++++ Study material

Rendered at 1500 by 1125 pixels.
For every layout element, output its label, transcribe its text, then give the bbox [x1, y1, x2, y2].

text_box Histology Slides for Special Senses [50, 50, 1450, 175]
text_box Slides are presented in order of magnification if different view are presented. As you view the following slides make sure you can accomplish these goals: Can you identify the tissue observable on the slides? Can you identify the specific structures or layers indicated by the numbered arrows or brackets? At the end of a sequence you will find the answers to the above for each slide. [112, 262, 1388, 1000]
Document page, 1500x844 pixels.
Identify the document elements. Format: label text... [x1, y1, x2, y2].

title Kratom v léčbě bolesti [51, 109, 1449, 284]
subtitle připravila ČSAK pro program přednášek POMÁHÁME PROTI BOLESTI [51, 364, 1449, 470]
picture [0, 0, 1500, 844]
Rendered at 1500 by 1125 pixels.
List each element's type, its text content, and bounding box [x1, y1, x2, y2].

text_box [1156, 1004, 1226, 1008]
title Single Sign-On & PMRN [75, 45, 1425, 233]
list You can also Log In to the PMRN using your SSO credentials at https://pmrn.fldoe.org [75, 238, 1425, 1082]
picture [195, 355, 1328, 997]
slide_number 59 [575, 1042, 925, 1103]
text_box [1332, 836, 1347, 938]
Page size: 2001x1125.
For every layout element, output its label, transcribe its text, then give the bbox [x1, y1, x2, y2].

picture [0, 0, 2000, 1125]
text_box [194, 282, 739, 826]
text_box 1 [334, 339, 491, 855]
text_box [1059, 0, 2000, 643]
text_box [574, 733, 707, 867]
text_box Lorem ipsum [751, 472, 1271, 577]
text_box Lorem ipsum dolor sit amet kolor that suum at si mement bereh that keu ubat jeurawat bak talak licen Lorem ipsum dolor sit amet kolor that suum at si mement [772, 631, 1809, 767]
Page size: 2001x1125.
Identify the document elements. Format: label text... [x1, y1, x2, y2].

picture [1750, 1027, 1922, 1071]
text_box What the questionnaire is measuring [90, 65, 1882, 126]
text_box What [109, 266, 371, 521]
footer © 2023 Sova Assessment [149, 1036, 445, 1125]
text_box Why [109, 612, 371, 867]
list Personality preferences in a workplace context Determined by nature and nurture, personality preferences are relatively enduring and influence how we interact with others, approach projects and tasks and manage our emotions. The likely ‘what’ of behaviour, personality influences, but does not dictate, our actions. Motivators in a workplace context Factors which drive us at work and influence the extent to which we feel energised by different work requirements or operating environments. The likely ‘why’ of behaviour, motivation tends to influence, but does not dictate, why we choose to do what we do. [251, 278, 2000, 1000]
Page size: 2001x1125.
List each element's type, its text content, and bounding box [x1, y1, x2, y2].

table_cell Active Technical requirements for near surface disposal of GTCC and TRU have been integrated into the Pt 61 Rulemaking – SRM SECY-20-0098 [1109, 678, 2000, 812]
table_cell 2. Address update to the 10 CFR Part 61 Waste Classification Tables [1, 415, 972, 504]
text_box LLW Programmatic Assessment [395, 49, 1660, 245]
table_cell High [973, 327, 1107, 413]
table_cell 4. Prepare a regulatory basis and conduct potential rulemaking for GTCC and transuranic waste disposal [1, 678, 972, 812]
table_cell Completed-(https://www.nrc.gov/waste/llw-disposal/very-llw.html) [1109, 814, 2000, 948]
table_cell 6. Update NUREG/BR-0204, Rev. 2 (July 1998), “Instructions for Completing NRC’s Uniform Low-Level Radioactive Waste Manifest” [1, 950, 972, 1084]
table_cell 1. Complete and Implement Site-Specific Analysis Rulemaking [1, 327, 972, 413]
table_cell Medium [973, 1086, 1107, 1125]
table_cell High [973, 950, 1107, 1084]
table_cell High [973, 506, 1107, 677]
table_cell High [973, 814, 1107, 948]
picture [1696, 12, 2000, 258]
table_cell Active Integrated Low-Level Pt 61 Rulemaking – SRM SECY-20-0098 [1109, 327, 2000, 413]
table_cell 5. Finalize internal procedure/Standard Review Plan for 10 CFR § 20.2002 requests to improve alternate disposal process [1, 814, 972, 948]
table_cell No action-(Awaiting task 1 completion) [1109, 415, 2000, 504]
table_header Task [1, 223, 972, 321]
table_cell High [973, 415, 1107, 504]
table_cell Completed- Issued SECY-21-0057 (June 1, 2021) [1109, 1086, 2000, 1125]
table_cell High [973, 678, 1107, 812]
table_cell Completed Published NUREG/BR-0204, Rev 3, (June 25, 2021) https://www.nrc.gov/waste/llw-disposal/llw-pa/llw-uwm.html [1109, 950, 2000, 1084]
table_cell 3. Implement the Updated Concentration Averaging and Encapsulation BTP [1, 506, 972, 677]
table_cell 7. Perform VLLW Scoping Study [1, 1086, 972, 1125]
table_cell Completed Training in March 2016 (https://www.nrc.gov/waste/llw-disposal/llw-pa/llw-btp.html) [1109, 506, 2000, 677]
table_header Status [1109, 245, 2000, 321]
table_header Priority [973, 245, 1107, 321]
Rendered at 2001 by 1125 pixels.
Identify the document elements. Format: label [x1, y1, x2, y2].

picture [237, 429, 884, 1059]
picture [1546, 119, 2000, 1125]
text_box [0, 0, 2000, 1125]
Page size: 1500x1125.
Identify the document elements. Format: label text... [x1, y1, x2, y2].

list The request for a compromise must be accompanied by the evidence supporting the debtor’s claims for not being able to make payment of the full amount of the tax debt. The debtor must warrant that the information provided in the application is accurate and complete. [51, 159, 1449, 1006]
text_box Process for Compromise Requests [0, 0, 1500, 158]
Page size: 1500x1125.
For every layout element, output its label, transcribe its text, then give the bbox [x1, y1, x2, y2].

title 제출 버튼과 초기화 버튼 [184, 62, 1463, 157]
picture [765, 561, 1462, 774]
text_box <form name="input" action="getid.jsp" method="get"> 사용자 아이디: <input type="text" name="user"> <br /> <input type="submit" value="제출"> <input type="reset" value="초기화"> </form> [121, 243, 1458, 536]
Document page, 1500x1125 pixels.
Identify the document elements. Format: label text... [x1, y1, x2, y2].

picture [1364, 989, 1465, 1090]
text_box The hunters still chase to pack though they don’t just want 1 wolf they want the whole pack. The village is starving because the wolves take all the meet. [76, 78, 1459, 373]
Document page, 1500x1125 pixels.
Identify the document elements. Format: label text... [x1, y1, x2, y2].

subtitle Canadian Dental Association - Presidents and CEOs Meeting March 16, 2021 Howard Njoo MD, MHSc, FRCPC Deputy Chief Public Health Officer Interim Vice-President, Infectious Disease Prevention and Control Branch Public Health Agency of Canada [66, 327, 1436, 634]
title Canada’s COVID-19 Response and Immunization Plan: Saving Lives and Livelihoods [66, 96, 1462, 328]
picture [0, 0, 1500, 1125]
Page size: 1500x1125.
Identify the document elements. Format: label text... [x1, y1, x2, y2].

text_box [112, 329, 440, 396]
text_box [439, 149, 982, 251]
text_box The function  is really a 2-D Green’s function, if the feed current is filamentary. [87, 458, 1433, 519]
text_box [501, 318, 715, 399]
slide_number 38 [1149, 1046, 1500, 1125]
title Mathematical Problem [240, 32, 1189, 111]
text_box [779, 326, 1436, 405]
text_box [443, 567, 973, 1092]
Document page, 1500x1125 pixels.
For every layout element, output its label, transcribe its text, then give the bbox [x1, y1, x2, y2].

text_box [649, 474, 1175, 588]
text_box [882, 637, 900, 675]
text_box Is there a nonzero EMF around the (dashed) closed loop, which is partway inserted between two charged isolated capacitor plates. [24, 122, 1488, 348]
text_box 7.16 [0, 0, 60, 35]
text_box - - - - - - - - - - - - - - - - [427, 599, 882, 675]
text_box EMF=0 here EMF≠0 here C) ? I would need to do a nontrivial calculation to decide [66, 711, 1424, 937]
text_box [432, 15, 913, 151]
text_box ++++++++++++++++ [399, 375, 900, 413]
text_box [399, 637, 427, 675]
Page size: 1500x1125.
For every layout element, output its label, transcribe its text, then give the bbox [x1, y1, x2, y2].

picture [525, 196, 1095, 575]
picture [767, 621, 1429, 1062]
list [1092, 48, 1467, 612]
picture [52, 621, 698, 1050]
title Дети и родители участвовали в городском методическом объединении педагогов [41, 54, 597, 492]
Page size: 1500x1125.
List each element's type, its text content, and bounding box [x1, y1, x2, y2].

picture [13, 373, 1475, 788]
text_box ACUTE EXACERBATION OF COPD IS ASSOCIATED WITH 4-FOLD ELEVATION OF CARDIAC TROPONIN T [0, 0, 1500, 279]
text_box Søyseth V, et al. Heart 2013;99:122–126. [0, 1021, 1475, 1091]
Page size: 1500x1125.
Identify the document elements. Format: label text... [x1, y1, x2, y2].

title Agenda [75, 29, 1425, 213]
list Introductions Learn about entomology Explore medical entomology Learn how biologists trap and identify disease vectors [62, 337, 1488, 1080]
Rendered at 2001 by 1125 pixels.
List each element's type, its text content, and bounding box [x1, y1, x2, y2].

++++++++

■ What is needed:
Repeat only the stretch of lines that begins at the line containing "text_box [443, 567, 973, 1092]" and ends at the last line above, both included.

■ Result below:
text_box [443, 567, 973, 1092]
Document page, 1500x1125 pixels.
For every layout element, output its label, transcribe its text, then give the bbox [x1, y1, x2, y2].

text_box [649, 474, 1175, 588]
text_box [882, 637, 900, 675]
text_box Is there a nonzero EMF around the (dashed) closed loop, which is partway inserted between two charged isolated capacitor plates. [24, 122, 1488, 348]
text_box 7.16 [0, 0, 60, 35]
text_box - - - - - - - - - - - - - - - - [427, 599, 882, 675]
text_box EMF=0 here EMF≠0 here C) ? I would need to do a nontrivial calculation to decide [66, 711, 1424, 937]
text_box [432, 15, 913, 151]
text_box ++++++++++++++++ [399, 375, 900, 413]
text_box [399, 637, 427, 675]
Page size: 1500x1125.
For every layout element, output its label, transcribe its text, then give the bbox [x1, y1, x2, y2].

picture [525, 196, 1095, 575]
picture [767, 621, 1429, 1062]
list [1092, 48, 1467, 612]
picture [52, 621, 698, 1050]
title Дети и родители участвовали в городском методическом объединении педагогов [41, 54, 597, 492]
Page size: 1500x1125.
List each element's type, its text content, and bounding box [x1, y1, x2, y2].

picture [13, 373, 1475, 788]
text_box ACUTE EXACERBATION OF COPD IS ASSOCIATED WITH 4-FOLD ELEVATION OF CARDIAC TROPONIN T [0, 0, 1500, 279]
text_box Søyseth V, et al. Heart 2013;99:122–126. [0, 1021, 1475, 1091]
Page size: 1500x1125.
Identify the document elements. Format: label text... [x1, y1, x2, y2].

title Agenda [75, 29, 1425, 213]
list Introductions Learn about entomology Explore medical entomology Learn how biologists trap and identify disease vectors [62, 337, 1488, 1080]
Rendered at 2001 by 1125 pixels.
List each element's type, its text content, and bounding box [x1, y1, x2, y2].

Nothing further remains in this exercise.